Le ministre de la Justice, Abdellatif Ouahbi, n’a pu cacher sa désolation et sa déception, lundi 22 novembre, lorsqu’il a fait part de ses soucis avec les avocats devant la commission de la Justice et la législation à la Chambre des conseillers.
Le quotidien Assabah rapporte, dans son édition du mercredi 23 novembre, que le ministre a fait un long récit sur les négociations qu’il a engagées avec les robes noires pour trouver un consensus sur leur nouveau régime fiscal.
Il a, lors de cette intervention, tenu à souligner qu’il n'avait pas mêlé le roi au le conflit qui l’oppose aux avocats, précisant qu’il avait tout simplement donné des explications sur l’impossibilité de retirer des chapitres de la loi des Finances relatifs à la fiscalité des avocats, car ils ont été exposés au Conseil des ministres présidé par le souverain.
«J’espérais introduire des amendements au projet de loi de Finances en accord avec l’Association des barreaux du Maroc (ABAM). Je ne m’attendais pas à ce que les avocats reviennent sur les accords conclus, que ce soit avec le ministre délégué, Fouzi Lakjaâ, ou avec le chef du gouvernement, Aziz Akhannouch. J’ai été surpris que des bâtonniers contestent cet accord et participent à des manifestations. Aussi, je suis prêt à présenter ma démission s’il s’avère que j’ai failli à mon devoir envers mes confrères», précise-t-il.
Le ministre s’est confié aux parlementaires en affirmant qu’il avait été beaucoup plus peiné par le silence des bâtonniers et les avocats qui connaissent la vérité que par les accusations, les injures et les propos diffamatoires des contestataires. «J’ai toujours agi de bonne foi vis-à-vis des avocats, et mon seul souci était de leur donner la valeur et le poids qu’ils méritent pour que leurs engagements soient compatibles avec leurs devoirs. Mais j’ai été fortement déçu après leur dénonciation de l’accord, faisant fi du statut du bâtonnier, président de l’ABAM», a martelé le ministre.
Assabah souligne que Ouahbi a évoqué un rapport international sur le Royaume indiquant que les avocats marocains ne payaient pas leurs impôts. Ce qui est considéré par le Groupe d'action financière (GAFI) comme un blanchiment d’argent. Autant dire, ajoute Ouahbi, que «l’avocat qui déclare 10.000 dirhams de revenus annuels alors qu’il en gagne beaucoup plus et possède une villa ou un appartement et une voiture sera poursuivi pour blanchiment d’argent. Ce processus sera obligatoire à l’échelle planétaire et impose à l’avocat marocain de s’adapter à ce qui se passe autour de lui dans ce village qu'est devenu le monde. Un monde qui a connu beaucoup de changements car, par le passé, l’avocat qui défendait des sociétés étrangères percevait ses honoraires en transférant le montant dû via l’office de change», note Ouahbi.

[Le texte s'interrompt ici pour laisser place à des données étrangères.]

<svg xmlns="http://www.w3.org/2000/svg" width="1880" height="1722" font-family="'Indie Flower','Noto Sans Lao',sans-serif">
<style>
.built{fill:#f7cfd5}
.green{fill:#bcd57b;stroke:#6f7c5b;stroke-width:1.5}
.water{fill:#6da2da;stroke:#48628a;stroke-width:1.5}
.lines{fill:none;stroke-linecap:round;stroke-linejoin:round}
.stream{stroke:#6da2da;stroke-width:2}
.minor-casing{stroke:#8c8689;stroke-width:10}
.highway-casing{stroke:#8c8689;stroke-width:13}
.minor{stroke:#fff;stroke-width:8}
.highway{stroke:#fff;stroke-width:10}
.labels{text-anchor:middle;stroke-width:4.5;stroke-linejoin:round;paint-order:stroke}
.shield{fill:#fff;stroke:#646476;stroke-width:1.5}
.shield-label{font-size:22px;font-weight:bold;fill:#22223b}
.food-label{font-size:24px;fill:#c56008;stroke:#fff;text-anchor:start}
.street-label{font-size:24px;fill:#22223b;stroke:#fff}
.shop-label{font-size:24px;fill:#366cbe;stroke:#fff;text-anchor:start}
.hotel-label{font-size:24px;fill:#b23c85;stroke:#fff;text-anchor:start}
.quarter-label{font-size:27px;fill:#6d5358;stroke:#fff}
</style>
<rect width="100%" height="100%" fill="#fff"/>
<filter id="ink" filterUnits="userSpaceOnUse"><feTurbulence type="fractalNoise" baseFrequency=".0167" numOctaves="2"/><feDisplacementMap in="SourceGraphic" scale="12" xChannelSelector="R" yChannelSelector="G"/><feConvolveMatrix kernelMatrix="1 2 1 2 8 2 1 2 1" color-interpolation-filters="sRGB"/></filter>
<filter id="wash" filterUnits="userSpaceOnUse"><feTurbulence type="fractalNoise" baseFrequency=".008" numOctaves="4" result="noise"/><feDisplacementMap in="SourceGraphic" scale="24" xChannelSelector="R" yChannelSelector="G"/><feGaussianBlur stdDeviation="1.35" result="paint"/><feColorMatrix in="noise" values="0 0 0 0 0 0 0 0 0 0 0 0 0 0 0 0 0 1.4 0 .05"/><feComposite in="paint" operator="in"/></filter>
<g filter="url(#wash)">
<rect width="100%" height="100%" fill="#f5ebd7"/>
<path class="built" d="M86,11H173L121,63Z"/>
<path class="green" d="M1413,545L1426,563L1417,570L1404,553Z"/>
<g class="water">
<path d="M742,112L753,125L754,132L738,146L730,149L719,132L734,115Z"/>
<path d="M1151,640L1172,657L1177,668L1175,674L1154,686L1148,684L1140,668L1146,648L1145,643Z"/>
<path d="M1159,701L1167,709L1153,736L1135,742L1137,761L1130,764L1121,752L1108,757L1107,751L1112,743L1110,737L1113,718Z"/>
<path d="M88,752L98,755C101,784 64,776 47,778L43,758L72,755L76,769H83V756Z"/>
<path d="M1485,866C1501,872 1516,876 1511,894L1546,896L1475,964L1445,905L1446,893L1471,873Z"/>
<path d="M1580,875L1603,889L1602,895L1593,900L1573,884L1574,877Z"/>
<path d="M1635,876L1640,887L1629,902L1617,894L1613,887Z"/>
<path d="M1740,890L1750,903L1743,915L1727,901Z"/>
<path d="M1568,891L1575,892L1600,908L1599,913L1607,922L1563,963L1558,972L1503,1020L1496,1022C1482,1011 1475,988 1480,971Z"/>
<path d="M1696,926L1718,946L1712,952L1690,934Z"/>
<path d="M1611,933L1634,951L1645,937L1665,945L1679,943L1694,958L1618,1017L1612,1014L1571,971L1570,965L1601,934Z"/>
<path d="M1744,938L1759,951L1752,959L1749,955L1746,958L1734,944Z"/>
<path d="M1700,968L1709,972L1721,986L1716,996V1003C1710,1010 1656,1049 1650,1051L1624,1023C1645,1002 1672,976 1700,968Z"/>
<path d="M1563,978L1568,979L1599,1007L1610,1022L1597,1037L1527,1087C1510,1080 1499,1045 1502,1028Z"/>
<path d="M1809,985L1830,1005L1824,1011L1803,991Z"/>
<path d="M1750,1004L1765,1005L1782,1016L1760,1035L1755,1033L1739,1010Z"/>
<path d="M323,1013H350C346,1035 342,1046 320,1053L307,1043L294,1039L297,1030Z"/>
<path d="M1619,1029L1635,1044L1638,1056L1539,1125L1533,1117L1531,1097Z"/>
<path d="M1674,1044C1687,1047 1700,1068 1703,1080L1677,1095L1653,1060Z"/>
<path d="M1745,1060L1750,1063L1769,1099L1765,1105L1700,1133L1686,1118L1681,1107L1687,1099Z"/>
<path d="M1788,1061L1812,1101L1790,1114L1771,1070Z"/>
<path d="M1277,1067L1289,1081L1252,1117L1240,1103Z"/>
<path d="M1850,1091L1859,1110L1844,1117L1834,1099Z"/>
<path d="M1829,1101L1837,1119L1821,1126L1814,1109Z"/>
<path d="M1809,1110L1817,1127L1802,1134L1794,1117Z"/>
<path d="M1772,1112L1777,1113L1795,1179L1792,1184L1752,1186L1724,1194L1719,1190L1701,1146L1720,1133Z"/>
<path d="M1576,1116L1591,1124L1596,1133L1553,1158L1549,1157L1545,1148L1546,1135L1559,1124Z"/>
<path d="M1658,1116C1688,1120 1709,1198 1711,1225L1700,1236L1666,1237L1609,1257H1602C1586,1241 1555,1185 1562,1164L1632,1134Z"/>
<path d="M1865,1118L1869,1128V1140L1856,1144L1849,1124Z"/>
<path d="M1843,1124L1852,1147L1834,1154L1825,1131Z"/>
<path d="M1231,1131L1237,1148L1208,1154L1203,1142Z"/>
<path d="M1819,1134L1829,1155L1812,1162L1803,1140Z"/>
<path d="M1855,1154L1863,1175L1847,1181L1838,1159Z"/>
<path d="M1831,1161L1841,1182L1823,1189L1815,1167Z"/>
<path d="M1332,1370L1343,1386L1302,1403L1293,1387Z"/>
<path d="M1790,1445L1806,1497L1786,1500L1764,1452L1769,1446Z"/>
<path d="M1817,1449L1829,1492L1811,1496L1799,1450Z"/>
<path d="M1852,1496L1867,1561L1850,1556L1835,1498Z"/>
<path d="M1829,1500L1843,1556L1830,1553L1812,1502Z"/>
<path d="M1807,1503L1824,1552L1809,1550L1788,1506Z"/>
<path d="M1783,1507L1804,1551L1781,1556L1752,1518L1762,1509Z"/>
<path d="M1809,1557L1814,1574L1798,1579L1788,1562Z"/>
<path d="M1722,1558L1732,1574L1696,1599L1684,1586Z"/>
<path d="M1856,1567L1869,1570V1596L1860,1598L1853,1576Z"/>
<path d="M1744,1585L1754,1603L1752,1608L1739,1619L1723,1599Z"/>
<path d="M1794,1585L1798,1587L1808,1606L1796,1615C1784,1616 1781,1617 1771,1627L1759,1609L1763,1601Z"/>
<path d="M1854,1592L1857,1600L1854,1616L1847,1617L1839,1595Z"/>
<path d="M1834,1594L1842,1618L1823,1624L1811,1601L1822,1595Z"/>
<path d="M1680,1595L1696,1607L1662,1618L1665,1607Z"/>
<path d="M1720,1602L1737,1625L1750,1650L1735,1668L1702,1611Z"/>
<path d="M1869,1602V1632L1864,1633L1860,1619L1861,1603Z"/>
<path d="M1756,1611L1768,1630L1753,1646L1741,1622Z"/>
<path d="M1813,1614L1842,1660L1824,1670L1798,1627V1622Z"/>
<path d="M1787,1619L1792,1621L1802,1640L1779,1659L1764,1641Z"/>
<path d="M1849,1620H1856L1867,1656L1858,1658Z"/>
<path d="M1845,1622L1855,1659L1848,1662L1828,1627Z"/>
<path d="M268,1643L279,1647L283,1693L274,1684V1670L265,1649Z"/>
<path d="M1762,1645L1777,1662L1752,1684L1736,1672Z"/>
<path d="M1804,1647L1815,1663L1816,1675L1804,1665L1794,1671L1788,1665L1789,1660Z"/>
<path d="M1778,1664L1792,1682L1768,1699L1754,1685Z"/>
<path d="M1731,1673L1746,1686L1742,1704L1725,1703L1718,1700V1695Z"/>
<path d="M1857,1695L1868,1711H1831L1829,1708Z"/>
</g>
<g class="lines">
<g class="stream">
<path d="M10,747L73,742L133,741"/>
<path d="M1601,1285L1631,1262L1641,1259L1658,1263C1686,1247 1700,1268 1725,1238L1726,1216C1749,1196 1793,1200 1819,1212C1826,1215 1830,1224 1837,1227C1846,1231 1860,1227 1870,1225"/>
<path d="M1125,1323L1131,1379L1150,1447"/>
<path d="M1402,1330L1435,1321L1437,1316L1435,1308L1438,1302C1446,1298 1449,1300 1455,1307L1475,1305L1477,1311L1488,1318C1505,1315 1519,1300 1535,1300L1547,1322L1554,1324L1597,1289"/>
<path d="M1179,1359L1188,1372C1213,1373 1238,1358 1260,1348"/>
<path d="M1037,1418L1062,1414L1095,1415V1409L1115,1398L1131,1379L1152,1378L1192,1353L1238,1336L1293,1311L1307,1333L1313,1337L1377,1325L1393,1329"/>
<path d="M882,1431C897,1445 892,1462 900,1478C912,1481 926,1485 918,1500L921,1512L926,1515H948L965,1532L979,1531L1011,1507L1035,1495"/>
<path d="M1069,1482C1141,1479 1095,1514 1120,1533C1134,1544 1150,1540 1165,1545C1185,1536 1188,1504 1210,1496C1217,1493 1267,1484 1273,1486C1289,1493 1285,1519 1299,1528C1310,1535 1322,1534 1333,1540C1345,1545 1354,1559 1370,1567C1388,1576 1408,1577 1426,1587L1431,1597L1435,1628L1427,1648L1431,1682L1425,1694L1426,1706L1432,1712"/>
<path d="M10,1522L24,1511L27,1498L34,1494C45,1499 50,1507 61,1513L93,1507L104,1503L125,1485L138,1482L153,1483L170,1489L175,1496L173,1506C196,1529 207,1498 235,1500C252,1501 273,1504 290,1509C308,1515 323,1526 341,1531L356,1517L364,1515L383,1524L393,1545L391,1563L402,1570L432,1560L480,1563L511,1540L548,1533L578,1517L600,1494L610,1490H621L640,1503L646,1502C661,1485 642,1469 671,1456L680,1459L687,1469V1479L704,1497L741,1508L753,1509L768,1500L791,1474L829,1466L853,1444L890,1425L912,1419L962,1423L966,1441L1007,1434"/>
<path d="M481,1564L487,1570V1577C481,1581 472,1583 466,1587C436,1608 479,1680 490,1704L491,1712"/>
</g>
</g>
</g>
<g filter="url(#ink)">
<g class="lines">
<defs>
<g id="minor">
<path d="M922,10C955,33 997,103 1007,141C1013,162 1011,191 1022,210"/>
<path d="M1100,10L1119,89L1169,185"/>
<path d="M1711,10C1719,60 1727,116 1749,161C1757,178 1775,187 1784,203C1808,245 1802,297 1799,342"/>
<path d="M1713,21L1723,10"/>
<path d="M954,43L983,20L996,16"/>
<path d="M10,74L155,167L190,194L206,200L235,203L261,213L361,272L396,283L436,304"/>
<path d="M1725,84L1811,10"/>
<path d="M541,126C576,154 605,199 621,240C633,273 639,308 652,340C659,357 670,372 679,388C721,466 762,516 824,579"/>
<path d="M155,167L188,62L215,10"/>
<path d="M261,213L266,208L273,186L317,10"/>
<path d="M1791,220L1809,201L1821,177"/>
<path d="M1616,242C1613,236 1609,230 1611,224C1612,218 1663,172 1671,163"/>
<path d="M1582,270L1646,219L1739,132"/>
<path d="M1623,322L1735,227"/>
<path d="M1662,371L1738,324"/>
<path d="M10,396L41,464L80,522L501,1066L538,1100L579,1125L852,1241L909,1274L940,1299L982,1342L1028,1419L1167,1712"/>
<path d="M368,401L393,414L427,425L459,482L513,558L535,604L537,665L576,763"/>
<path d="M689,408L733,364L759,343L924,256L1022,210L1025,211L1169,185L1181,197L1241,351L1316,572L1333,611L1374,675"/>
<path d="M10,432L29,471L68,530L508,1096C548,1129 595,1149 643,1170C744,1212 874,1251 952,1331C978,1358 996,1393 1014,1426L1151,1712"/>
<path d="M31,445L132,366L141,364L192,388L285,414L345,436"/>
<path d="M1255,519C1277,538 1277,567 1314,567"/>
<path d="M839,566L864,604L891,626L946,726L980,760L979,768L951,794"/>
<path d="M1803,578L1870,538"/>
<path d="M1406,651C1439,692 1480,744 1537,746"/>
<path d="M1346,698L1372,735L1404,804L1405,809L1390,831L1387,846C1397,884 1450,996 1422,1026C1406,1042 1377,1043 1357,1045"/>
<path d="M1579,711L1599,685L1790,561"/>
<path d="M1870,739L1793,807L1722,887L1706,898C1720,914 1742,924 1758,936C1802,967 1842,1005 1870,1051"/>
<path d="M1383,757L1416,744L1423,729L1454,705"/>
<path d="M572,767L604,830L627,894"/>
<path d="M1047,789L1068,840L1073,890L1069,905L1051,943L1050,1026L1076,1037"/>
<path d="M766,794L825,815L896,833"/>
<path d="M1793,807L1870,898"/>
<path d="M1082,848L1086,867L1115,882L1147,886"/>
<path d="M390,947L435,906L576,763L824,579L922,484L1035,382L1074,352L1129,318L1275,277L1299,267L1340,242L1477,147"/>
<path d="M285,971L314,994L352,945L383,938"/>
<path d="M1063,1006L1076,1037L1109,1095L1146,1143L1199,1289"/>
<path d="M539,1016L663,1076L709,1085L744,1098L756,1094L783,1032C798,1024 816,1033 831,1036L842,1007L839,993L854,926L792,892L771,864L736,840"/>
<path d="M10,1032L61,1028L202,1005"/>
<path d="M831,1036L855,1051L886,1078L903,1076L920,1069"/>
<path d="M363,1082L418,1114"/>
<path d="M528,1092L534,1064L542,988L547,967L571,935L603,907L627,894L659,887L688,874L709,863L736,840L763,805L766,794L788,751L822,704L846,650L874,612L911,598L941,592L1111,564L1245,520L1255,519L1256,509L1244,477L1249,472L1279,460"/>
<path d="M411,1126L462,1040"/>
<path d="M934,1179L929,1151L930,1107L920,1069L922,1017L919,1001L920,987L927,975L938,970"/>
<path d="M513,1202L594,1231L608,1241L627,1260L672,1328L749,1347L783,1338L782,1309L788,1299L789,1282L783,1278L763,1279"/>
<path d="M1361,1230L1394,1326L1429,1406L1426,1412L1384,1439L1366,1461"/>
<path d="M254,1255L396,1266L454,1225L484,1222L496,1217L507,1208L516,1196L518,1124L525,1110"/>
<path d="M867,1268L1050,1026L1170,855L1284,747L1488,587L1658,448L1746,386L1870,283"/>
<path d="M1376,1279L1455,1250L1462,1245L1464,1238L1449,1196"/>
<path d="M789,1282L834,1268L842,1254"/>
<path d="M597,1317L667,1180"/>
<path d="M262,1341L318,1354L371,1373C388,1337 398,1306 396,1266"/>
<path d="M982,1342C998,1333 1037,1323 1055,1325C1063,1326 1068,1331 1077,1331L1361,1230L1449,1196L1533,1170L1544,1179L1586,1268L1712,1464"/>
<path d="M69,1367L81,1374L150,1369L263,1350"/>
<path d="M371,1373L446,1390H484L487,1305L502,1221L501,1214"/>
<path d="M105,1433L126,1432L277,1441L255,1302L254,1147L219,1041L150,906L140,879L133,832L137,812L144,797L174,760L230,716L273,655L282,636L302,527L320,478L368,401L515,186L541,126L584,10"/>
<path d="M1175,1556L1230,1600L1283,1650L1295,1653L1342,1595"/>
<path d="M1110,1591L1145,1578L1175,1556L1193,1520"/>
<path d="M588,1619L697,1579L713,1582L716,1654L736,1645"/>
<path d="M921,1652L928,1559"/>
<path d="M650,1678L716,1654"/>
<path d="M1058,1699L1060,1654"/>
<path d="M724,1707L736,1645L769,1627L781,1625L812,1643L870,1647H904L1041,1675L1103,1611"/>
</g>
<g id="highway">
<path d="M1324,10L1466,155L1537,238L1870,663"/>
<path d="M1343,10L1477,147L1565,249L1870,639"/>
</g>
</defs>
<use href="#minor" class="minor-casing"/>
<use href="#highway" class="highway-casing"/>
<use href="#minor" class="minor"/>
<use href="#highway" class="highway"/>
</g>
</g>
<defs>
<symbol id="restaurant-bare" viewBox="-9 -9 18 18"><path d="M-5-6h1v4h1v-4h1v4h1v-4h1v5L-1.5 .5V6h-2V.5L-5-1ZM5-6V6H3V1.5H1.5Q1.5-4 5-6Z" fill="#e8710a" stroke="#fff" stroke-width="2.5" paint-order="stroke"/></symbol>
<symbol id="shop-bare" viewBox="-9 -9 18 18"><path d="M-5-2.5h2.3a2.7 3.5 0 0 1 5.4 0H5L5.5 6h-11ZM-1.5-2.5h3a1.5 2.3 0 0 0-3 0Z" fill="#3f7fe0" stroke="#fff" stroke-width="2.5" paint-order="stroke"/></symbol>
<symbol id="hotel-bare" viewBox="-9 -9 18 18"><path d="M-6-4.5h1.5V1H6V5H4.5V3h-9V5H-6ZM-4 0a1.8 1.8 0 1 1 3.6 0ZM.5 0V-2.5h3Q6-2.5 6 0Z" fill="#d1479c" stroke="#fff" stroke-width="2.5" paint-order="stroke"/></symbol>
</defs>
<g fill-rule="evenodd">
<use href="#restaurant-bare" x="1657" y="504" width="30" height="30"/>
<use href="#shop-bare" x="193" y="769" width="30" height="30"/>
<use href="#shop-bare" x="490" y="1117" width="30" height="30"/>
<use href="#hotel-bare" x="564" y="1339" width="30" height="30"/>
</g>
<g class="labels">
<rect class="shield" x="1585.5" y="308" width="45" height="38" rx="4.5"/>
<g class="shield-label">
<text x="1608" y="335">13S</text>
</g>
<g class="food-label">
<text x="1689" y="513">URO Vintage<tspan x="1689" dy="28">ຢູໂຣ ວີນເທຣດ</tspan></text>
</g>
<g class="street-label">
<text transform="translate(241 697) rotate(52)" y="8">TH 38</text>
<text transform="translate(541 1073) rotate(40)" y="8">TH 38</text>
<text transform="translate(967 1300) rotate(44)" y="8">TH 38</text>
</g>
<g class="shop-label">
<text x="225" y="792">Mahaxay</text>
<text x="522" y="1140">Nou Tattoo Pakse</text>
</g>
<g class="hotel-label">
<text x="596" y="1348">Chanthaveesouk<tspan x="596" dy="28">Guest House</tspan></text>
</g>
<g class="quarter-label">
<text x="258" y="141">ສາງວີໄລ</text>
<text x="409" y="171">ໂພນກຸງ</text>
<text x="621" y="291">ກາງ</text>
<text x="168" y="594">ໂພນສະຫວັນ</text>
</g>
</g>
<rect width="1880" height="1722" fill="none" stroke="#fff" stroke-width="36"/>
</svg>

Aujourd’hui, poursuit-il, «cette procédure n’est plus acceptable en Europe en l’absence d’un document attestant le paiement des impôts. Chaque contrevenant sera poursuivi pour blanchiment d’argent ou évasion fiscale. Il lui sera interdit d’exercer, car les banques le dénonceront auprès des services concernés».
Et le ministre de se plaindre auprès des membres de la commission de la Justice et de la législation. «J’ai été consterné quand j’ai entendu certains dire que j’avais renié ma profession et décidé de ma propre initiative d’instaurer un nouvel impôt pour les avocats. Ce qui n’est pas vrai, car j’ai seulement voulu réorganiser le paiement des impôts de façon transparente. Ces désagréments m’ont rappelé feu Abderrahim Bouabid et Mhamed Boucetta, qui défendaient le peuple et non l’argent. L’un d’eux a été, d’ailleurs, emprisonné parce qu'il avait défendu le peuple. Il est important que les anciens bâtonniers soient du côté de la logique et de la vérité, et non du mensonge».
Abordant le projet de loi régissant la profession d'avocat, Abdellatif Ouahbi a souligné qu’il avait présenté un avant-projet à d’anciens bâtonniers et aux dirigeants de l’ABAM qui, après l’avoir étudié, ont estimé qu’il contenait des points positifs et d’autres négatifs. Mais, poursuit-il, il a été surpris quand cet avant-projet a fuité pour déclencher une vague de protestations qui l’a obligé à envoyer des copies aux bâtonniers. Mais, au lieu de l’examiner, ces derniers se sont insurgés contre l'ouverture du dialogue sur cet avant-projet, oubliant de s’intéresser au projet de loi régissant la profession, conclut le ministre de la Justice.